A Year of Reading: Kindling a Love of Books

In Dr Kornel Kossuth’s sixth post for us as he continues on in his challenge to promote reading for pleasure during the school day, he discusses the importance of instilling a love of books in our children.

There are so many ways in which desperate parents and teachers try to get reluctant readers to read. It is maybe a sign of the times that when we have a problem, we throw technology at it. More often than not I find myself advising audiobooks as an easy way into stories and subsequently (hopefully) reading. However, the panacea of the moment seems to be the kindle (or any other reading device – I am not an Amazon). The theory must be that today’s children love gadgets and screens, so if you can combine the screen with reading, it must work.

When you look into a reading class at my school, you will see quite a few reading devices (all internet disabled), and the pupils seem to enjoy reading from them. I have one pupil who has become my dictionary, as he always looks up words I ask the class on his kindle and then announces them to the class (that the definitions are often harder to understand than the original word is by-the-by). He seems to have a real love for his electronic book and can see its uses.
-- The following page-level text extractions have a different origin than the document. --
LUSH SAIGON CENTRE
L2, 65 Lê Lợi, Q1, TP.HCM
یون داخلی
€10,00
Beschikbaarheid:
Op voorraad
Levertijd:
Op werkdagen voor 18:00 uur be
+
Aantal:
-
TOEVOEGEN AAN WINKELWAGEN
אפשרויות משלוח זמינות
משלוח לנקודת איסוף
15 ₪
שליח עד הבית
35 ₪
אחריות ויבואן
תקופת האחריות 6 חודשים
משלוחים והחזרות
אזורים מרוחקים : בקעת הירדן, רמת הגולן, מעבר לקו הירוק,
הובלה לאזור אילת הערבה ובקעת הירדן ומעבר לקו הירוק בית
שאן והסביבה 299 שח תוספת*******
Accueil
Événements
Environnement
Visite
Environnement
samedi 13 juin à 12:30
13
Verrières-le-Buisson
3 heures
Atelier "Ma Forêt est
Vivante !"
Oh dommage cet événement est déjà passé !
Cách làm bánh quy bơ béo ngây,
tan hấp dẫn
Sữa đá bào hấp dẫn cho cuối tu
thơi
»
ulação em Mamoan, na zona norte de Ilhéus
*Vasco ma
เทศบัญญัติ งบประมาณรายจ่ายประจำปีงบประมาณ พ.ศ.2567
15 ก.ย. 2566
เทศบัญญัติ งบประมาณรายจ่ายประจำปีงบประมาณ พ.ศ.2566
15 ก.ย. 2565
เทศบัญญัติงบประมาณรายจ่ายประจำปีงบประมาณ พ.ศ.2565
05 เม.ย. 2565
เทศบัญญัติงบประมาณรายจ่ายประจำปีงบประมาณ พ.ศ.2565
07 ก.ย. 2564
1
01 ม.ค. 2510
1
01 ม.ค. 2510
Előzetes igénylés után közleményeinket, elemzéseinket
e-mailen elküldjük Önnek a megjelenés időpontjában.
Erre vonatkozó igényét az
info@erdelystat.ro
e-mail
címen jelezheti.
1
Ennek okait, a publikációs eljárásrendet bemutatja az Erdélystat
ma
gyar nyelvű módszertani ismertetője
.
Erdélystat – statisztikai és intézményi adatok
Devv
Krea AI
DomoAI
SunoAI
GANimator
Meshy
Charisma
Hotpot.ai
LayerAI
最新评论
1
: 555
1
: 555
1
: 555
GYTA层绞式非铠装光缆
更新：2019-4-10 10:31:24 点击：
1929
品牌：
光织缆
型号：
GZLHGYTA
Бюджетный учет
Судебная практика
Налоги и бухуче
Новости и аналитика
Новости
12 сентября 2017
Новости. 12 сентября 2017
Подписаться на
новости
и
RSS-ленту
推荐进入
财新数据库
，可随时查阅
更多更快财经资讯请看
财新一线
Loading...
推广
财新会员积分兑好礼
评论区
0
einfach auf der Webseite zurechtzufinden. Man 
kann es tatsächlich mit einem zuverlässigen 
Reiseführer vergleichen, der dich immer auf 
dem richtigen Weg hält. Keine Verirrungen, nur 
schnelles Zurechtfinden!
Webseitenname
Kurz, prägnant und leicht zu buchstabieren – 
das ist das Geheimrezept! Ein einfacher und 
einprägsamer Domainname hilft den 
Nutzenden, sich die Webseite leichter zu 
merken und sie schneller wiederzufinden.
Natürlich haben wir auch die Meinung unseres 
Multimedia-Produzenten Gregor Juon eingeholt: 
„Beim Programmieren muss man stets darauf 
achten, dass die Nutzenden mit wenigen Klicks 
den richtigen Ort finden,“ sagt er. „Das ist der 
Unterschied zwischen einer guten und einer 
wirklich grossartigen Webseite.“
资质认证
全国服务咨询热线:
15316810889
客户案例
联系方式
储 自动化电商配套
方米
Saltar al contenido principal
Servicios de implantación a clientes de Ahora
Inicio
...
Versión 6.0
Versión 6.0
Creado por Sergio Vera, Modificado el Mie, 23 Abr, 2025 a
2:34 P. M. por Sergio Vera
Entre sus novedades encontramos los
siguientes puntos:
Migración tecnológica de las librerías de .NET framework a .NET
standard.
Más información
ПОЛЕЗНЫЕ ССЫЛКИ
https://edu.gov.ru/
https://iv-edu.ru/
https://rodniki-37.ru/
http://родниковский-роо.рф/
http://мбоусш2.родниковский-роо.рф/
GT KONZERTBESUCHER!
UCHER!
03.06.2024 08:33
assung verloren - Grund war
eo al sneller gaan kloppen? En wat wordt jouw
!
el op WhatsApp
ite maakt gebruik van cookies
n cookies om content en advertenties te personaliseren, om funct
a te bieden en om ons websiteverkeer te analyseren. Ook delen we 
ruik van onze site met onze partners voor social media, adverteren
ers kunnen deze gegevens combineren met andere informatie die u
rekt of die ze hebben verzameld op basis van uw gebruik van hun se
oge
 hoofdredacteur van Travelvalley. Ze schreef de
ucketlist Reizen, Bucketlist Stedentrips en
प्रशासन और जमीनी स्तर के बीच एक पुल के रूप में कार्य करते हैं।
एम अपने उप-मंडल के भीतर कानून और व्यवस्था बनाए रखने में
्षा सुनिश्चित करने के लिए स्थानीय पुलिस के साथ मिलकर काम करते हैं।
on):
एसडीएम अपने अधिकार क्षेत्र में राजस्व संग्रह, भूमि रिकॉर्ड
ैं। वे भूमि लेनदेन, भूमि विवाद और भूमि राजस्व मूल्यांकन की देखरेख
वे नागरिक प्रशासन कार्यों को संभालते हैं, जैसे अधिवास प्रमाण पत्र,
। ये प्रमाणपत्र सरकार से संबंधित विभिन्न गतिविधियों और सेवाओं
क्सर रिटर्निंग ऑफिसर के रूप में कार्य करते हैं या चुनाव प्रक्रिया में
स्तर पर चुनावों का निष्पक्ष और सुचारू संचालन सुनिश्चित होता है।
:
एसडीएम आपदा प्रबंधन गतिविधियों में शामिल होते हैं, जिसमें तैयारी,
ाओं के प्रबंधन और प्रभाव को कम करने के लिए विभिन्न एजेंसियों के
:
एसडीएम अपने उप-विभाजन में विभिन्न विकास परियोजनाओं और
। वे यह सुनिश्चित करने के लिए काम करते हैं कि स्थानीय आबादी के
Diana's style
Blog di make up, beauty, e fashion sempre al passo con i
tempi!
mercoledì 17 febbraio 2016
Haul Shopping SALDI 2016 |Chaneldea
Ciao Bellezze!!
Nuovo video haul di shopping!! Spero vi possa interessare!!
Having had a kindle for more than six years now, I am increasingly skeptical about the thing. Of course, it’s great to take to the gym as I can then read while cycling. It also comes into its own when reading The Count of Monte Cristo or other short and light classics: instead of having to hold a good 1000 pages, the kindle always weighs the same.

But I prefer reading from a book.

Books are physical and have beautiful covers. I can still remember the pictures on covers of books I have not seen for years. There is something in a good cover that makes you want to have the book and read it. Many a book judged by its cover has turned out to be disappointing (what a life lesson there is in that!), but the cover nevertheless remains remembered (another, wholly separate lesson).

There is something about turning a page, progressing in slow steps that an electronic reader cannot match, for all the swipe action and %-progress reports. Also try flicking through an e-book: it doesn’t work and so finding certain passages becomes harder. Browsing is simply not possible in the same uncomplicated, but immersive way.

Finally, I find I remember less when reading from a kindle. When reading I will often remember whereabouts on a page a certain passage was. This retention of layout is completely lost on an electronic reading device and the book becomes just text rather than a painstakingly set story, where spacing, font and appearance on the page all contribute to make it special.

So, are kindles any good? Undoubtedly. But can they replace books as testimonies to a love of the written word? No.

Therefore I think it is our duty, as teachers of English, pace marketing and technology, to instill a love not just of reading, but also of books in our children.

Kornel Kossuth has loved English since a young age and began teaching it to children ten years ago. Before turning to teaching, he was a lawyer and (briefly) a diplomat. A published poet, poetry busker and poetry blogger, he is also the author of a number of English resources and is currently working on textbooks for years 7 and 8.